EXERCISE INSTRUCTIONS - Rewrite the records below, changing every "series" to "data series" and keeping everything else the same. Leave the pictures out of your answer.

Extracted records

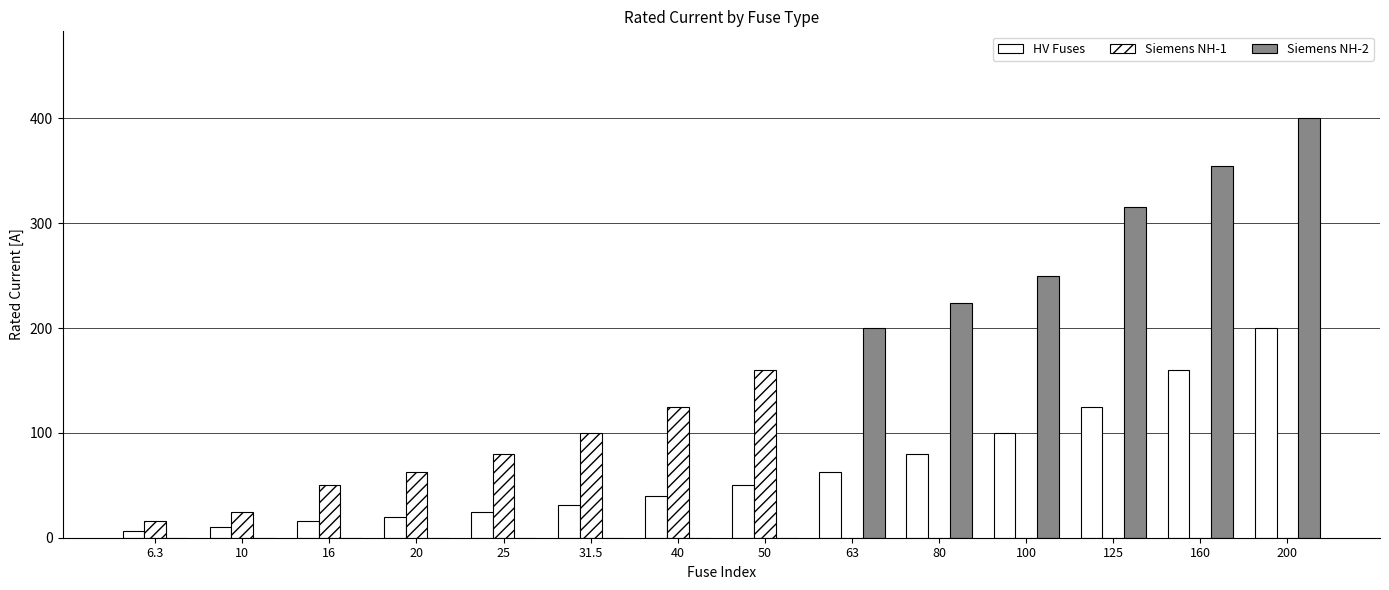

Which has a higher value, 160 or 125?

160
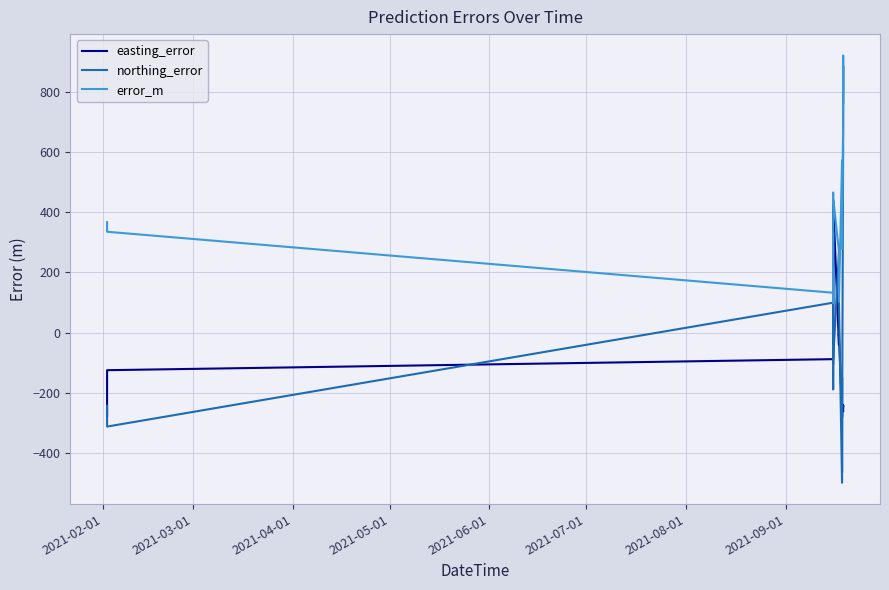

How many series are shown in this chart?

3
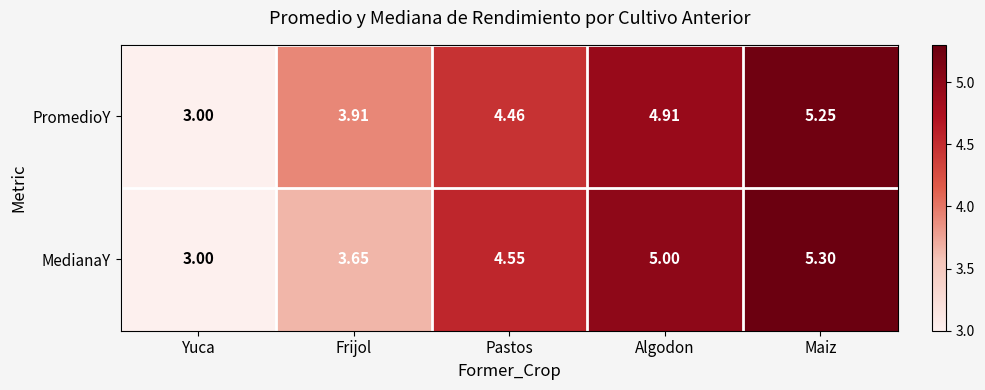

Which series has the widest spread of values?

MedianaY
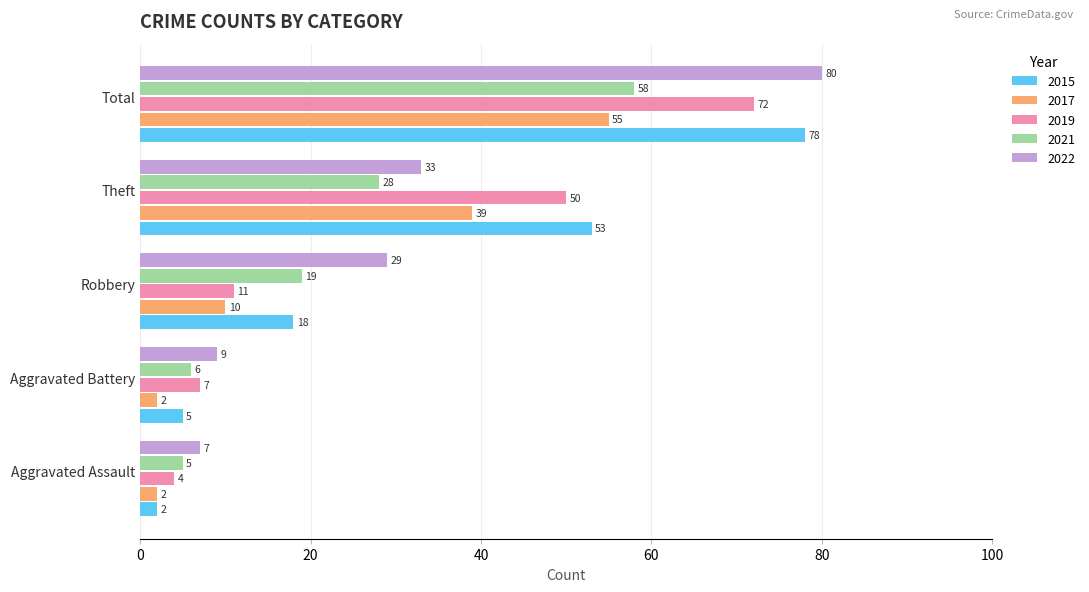

What is the difference between the maximum and minimum values in the 2017 series?

53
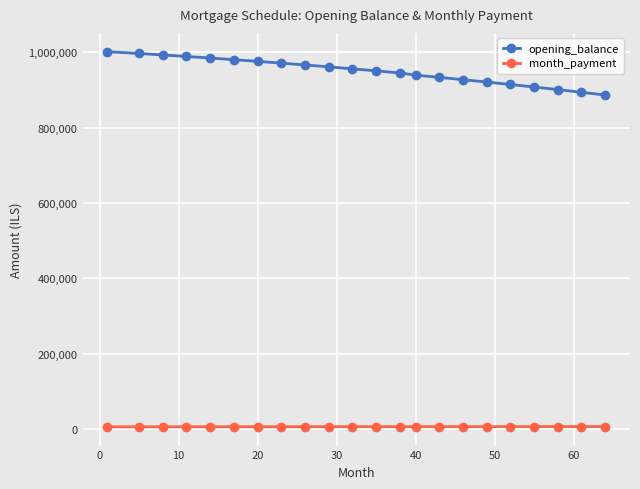

True or false: opening_balance and month_payment intersect in this chart.

False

RESULT -
Which has a higher value, 160 or 125?

160

How many data series are shown in this chart?

3

Which data series has the widest spread of values?

MedianaY

What is the difference between the maximum and minimum values in the 2017 data series?

53

True or false: opening_balance and month_payment intersect in this chart.

False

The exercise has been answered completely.